The trio have enhanced Sitemap, a protocol designed to simplify how webmasters and online publishers submit their sites' content for indexing in search engines.
Along with the improvements, the vendors also announced that IAC/InterActiveCorp's Ask.com will support the protocol, which thus gains backing from another major search engine operator. IBM also signed up to support the effort.
In November, Google, Yahoo and Microsoft agreed to support Sitemap, an open-source protocol based on XML (Extensible Markup Language).
A site map is a file that webmasters and publishers put on their sites to help the search engines' automated web crawlers properly index web pages. The Sitemap protocol aims to provide a standard format for site maps, which should simplify their creation by web publishers and their discovery and interpretation by search engines.
On Wednesday, the vendors announced that the Sitemap protocol, now in version 0.90, provides a uniform way of telling search index crawlers where site map files are located on a site.

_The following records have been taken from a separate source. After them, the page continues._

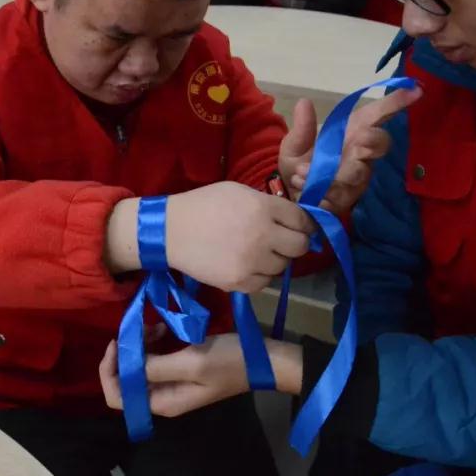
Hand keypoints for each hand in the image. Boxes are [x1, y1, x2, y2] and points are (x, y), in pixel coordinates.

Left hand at [98, 334, 303, 416]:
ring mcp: (172, 383)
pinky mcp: (181, 370)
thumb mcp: (191, 363)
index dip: (109, 371)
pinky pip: (155, 359)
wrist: (266, 360)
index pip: (116, 397)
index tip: (118, 343)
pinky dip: (153, 344)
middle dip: (125, 354)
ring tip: (155, 327)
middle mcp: (162, 397)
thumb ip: (155, 366)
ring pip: (139, 366)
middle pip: (124, 380)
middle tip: (138, 330)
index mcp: (162, 402)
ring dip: (140, 346)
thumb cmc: (230, 361)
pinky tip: (164, 328)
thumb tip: (124, 363)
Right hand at [166, 182, 313, 292]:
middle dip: (294, 243)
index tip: (300, 228)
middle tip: (280, 242)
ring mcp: (252, 262)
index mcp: (263, 208)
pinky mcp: (239, 282)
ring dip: (274, 260)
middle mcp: (262, 235)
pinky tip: (245, 265)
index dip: (304, 224)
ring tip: (255, 252)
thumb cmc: (205, 205)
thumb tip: (295, 219)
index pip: (302, 220)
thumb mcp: (239, 192)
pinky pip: (264, 283)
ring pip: (283, 267)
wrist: (170, 231)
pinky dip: (259, 276)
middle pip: (299, 247)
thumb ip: (268, 204)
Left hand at [283, 85, 422, 215]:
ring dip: (333, 172)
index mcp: (351, 133)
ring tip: (302, 172)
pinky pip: (341, 195)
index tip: (415, 90)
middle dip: (371, 140)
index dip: (396, 102)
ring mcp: (356, 178)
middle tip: (356, 140)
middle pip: (380, 143)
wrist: (286, 198)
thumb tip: (304, 103)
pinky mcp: (347, 200)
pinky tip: (301, 184)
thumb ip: (302, 128)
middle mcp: (360, 154)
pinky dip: (319, 190)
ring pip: (360, 172)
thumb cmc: (298, 165)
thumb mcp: (294, 145)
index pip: (378, 115)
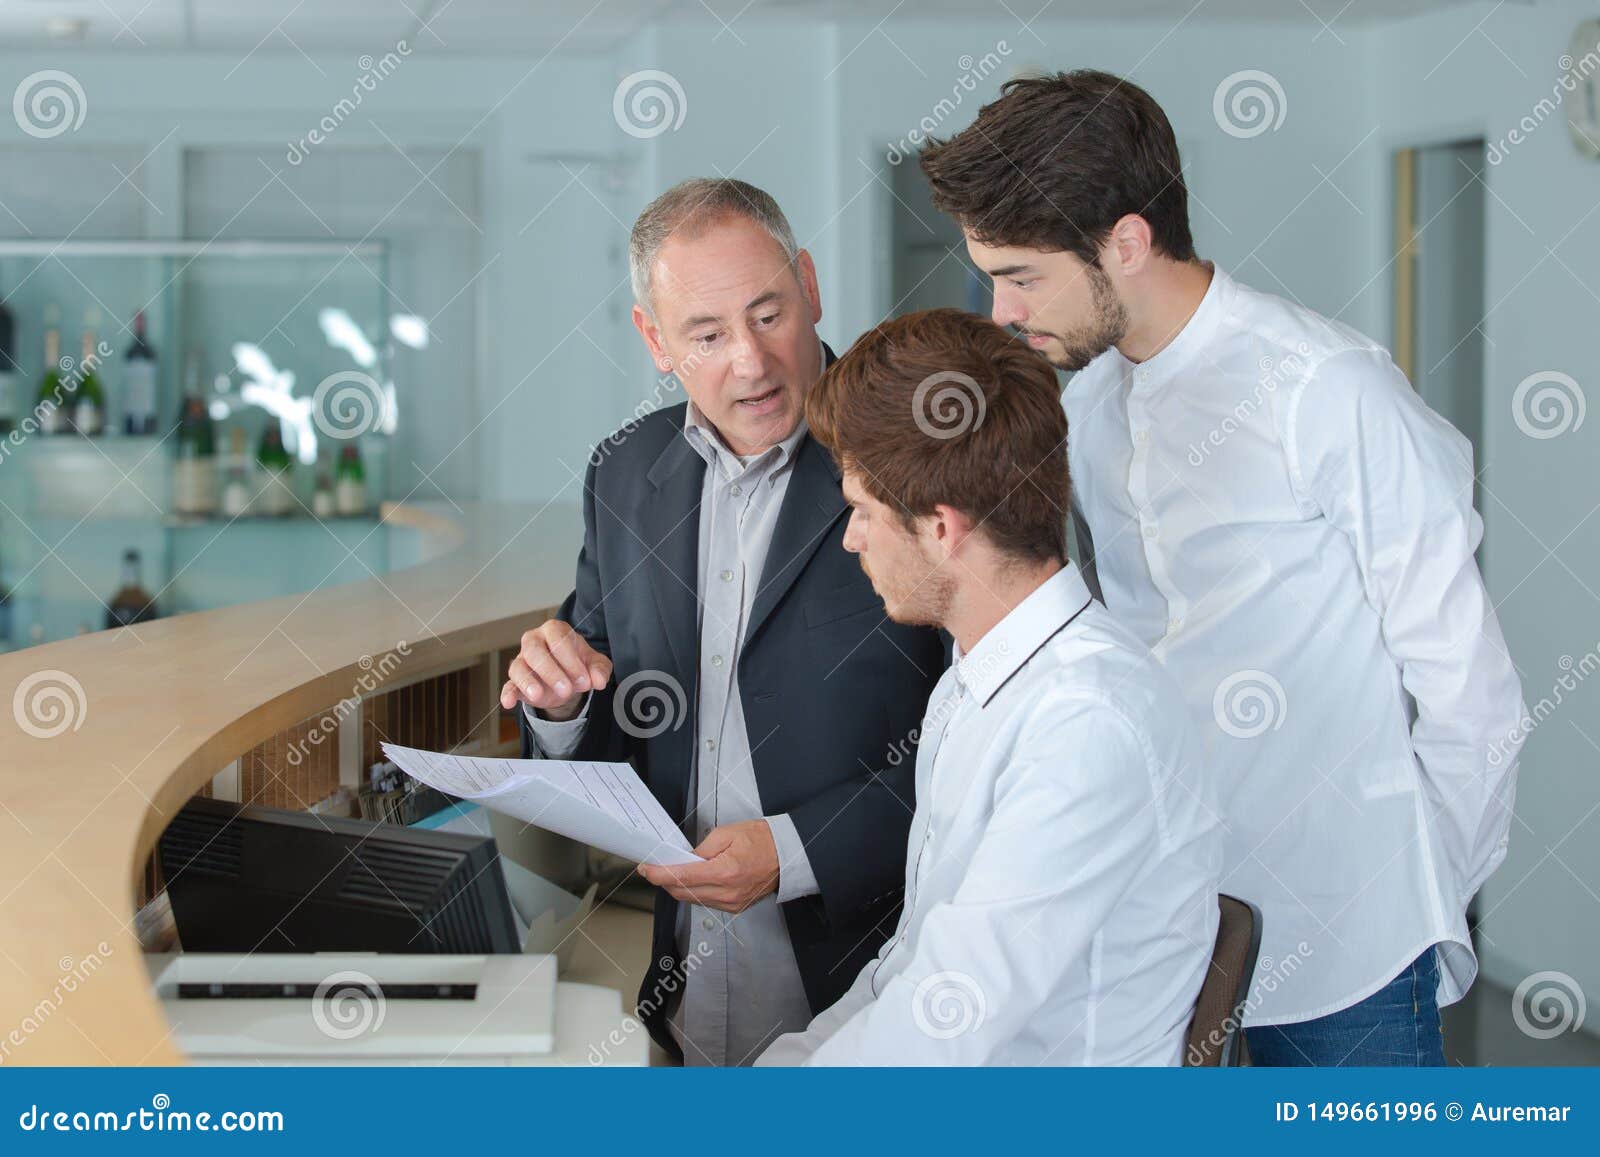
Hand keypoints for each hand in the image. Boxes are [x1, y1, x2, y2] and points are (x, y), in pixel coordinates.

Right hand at [499, 619, 611, 718]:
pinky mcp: (516, 681)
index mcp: (555, 630)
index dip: (571, 660)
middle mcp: (534, 641)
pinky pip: (508, 685)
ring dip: (528, 681)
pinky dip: (507, 693)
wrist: (568, 678)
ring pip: (518, 667)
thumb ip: (600, 669)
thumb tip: (599, 680)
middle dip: (551, 671)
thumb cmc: (579, 663)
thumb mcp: (595, 663)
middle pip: (535, 651)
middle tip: (567, 690)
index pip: (558, 640)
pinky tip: (509, 702)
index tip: (584, 680)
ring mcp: (522, 660)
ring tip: (538, 695)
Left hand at [638, 819, 780, 912]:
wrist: (788, 855)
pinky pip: (706, 902)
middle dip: (665, 881)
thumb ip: (702, 849)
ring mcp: (732, 903)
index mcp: (725, 872)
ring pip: (693, 900)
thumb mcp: (728, 833)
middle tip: (655, 868)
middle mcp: (727, 892)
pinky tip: (691, 881)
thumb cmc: (762, 840)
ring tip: (672, 872)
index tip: (647, 869)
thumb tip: (684, 860)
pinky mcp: (735, 907)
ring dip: (678, 887)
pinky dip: (694, 892)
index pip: (682, 877)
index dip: (659, 874)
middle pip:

All web crawlers recognise the robots.txt instruction, which tells crawlers not to index certain information, so now webmasters can indicate the location of their site map file within robots.txt files. Meanwhile, the Sitemap's official website is now available in 18 languages.
John Honeck, a mechanical engineer who runs several small sites and blogs in his spare time, including his personal blog, predicts the new feature will be helpful to webmasters. "Anything that is standardised is helpful for the webmaster. We can spend more time on our sites and less time worrying about setting up different accounts, verification processes, and submissions for all of the multitude of search engines out there," he said.
However, Honeck feels the vendors could clarify some points about the autodiscovery feature, such as how it will work in sites with multiple site maps. Privacy issues may also crop up, because pointing at the site map from the robots.txt file makes the information more easily accessible. "While not normally a problem, it could cause a security risk. As search engines can crawl your site more efficiently, so can scrapers and bad bots as well," wrote Honeck.
The Sitemap protocol was originally developed by Google and is offered under the terms of the Attribution-ShareAlike Creative Commons License.